Opdrachtdetails: Citeer de regels van alle records hieronder woord voor woord en laat de afbeeldingen alsjeblieft weg uit je antwoord.

Getoonde gegevens:

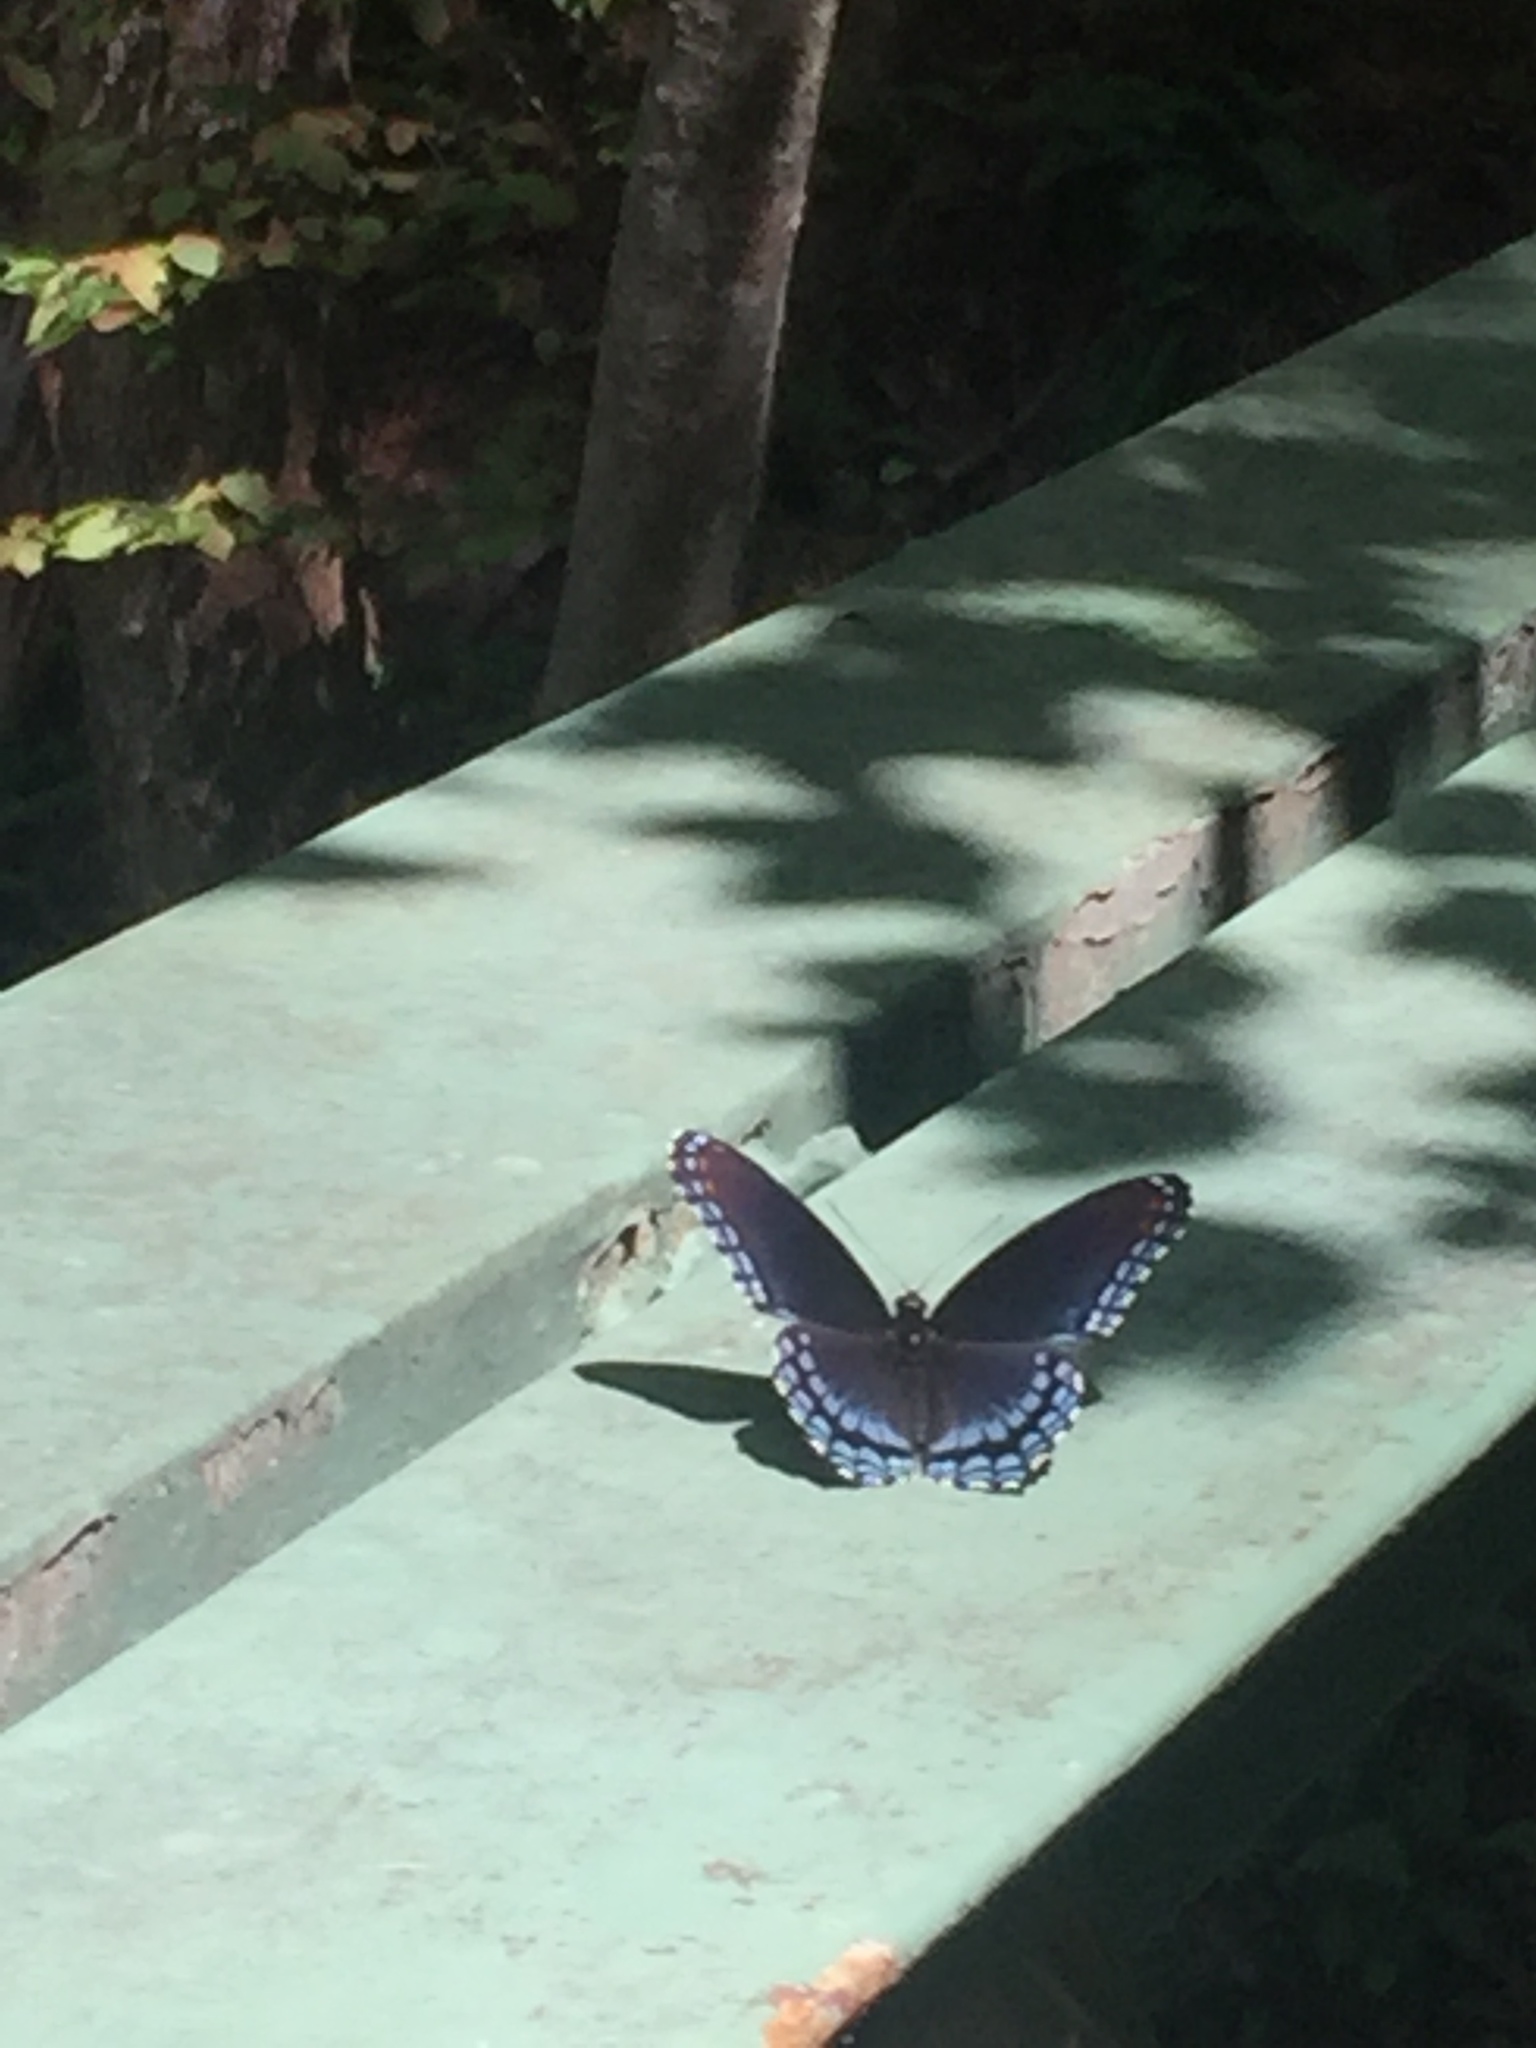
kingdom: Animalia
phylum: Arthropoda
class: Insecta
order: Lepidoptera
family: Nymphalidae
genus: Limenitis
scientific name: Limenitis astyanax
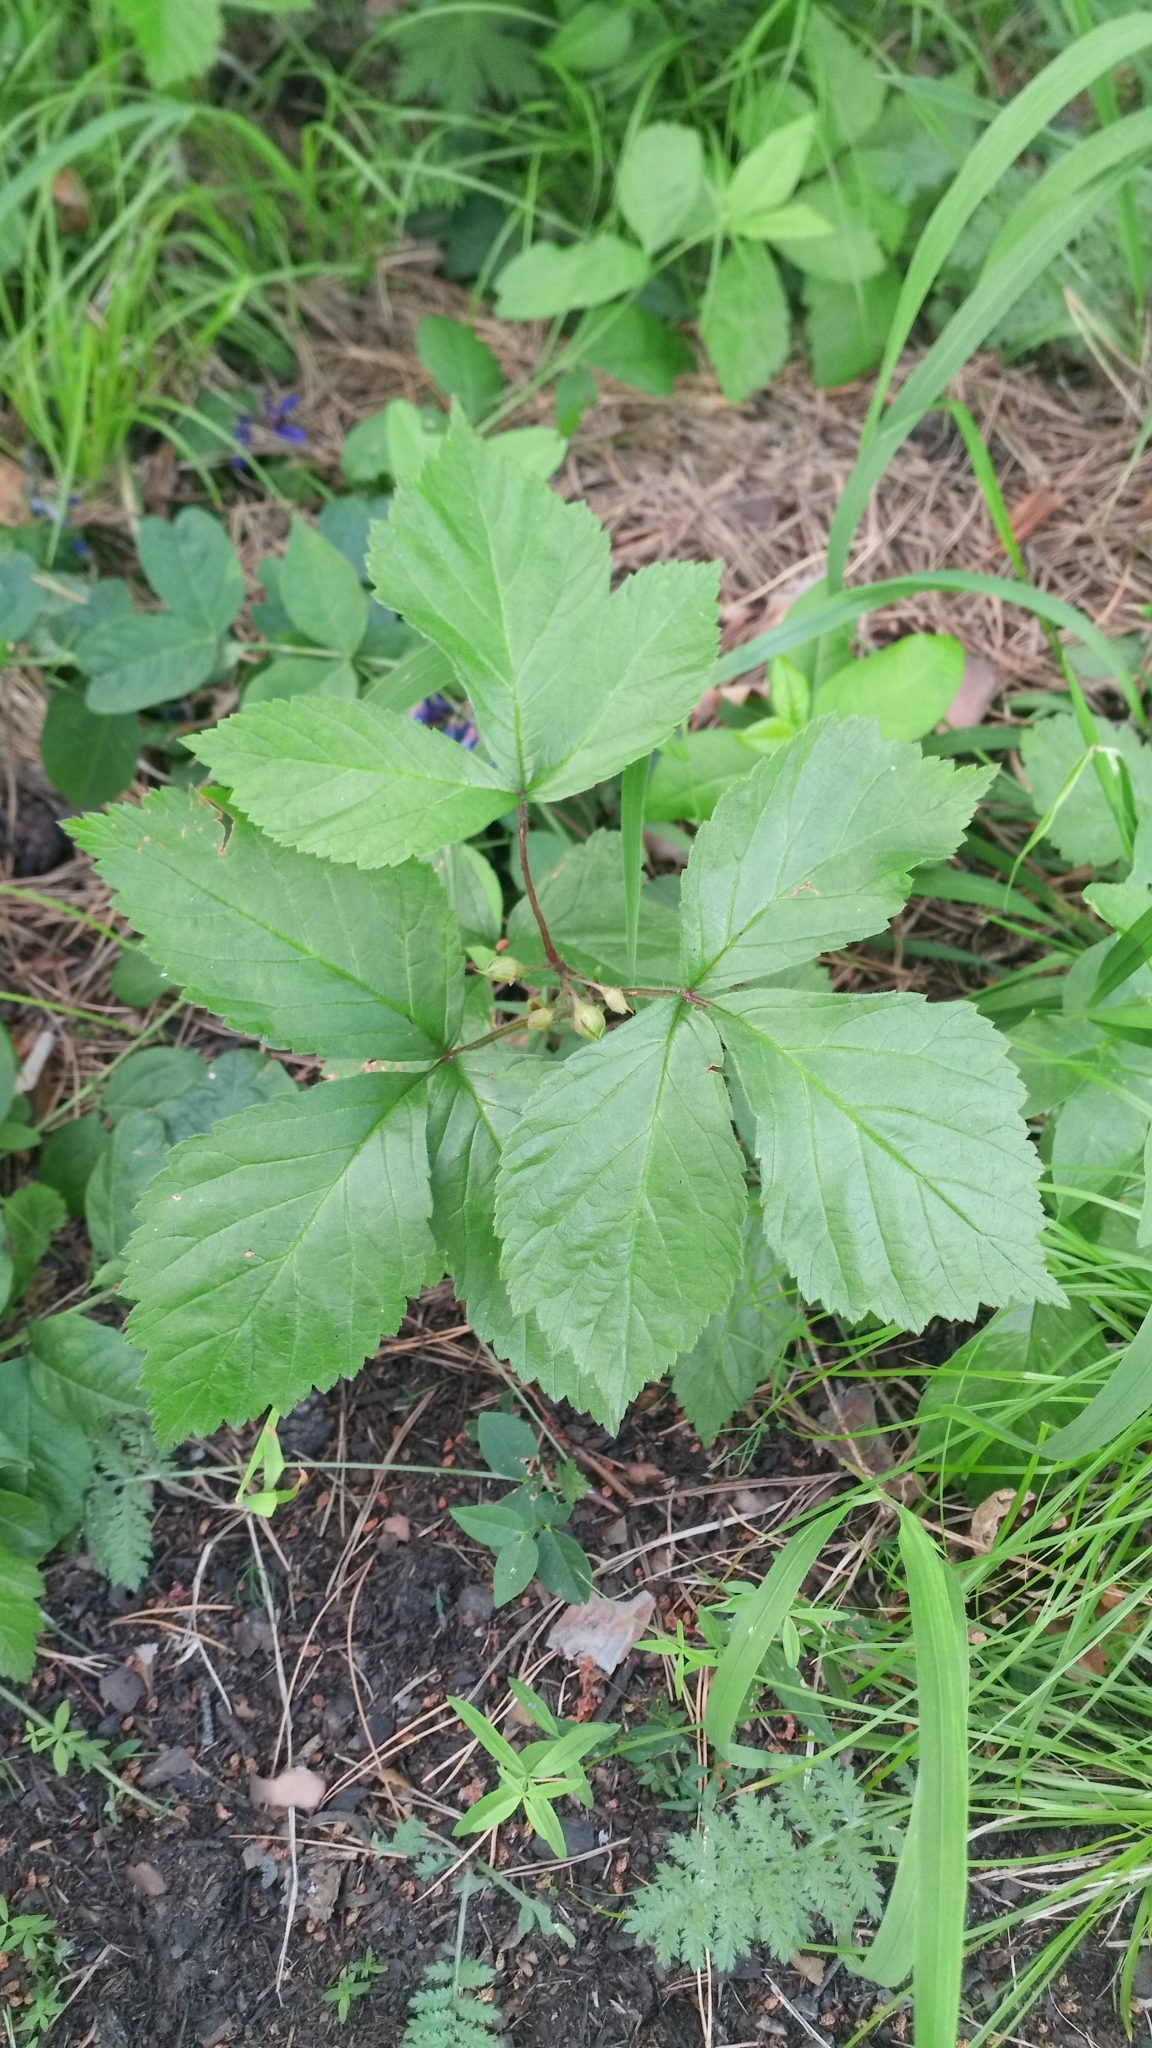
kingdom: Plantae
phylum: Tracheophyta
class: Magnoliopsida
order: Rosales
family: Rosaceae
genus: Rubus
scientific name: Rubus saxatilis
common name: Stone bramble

Uitgewerkte oplossing:
kingdom: Animalia
phylum: Arthropoda
class: Insecta
order: Lepidoptera
family: Nymphalidae
genus: Limenitis
scientific name: Limenitis astyanax
kingdom: Plantae
phylum: Tracheophyta
class: Magnoliopsida
order: Rosales
family: Rosaceae
genus: Rubus
scientific name: Rubus saxatilis
common name: Stone bramble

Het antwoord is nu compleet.